Commenter Shawn wondered why we are so worried about memory access semantics. Back in my day, we just used full barriers everywhere, and I didn’t hear nobody complainin’.
Moore’s law says that the number of transistors in an integrated circuit doubles about every two years. For a long time, these resources were employed to make CPUs faster: Accelerating clock speeds, expanding caches, deepening pipelines, performing more prediction and speculation, increasing the number of registers, that sort of thing. All of these improvements sped up single-threaded operations.
The problem is that you can make things only so small before you start running into problems. It’s hard to build things that are smaller than atoms. The speed of light constrains how quickly two components can communicate with each other. You have to look for other ways to get your performance gains.
CPU speeds have largely leveled off at the 4 GHz range. You can’t go faster that way any more. Instead of scaling up, we have to scale out. Rather than making a CPU core faster, we give each CPU more cores.
By analogy, if you have to transport more people per hour by bus, and you can’t make the bus go any faster, then you have to get more buses.¹
More CPU cores means that programs need to use concurrency in order to extract maximum performance. That in turn led to discoveries like lock convoys, the performance cost of fairness when under heavy load, and (the issue at hand) too many barriers.
Continuing the bus analogy: If you have a fleet of a dozen buses, you need to make sure that nobody tries to use the same ticket to board two different buses. This means that the buses have to somehow communicate with each other to make sure each ticket is used only once. If you have a lot of buses, the ticket validation could end up being the slowest part of loading passengers!
The x86 family of processors have fairly strong memory model semantics. You can dig into the Intel documents to see the precise wording, but it roughly comes down to all memory operations coming with acquire-release semantics by default. Most other processors, however, have a more relaxed memory model by default, allowing them to do more aggressive reordering to improve performance.

════════════════

- Request: Say whether each statement below agrees with the article on memory barriers above. For each, answer yes or no and quote the deciding words from the article. (a) CPU speeds have largely stopped rising at around 4 GHz. (b) The x86 family has a more relaxed default memory model than most other processors. (c) Moore's law says the number of transistors in an integrated circuit doubles about every year.

- Information provided:
════════════════

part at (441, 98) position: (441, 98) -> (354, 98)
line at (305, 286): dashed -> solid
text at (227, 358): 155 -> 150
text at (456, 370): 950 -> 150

════════════════

- Response to the exercise:
(a) Yes: "CPU speeds have largely leveled off at the 4 GHz range."
(b) No: "The x86 family of processors have fairly strong memory model semantics." and "Most other processors, however, have a more relaxed memory model by default"
(c) No: "the number of transistors in an integrated circuit doubles about every two years."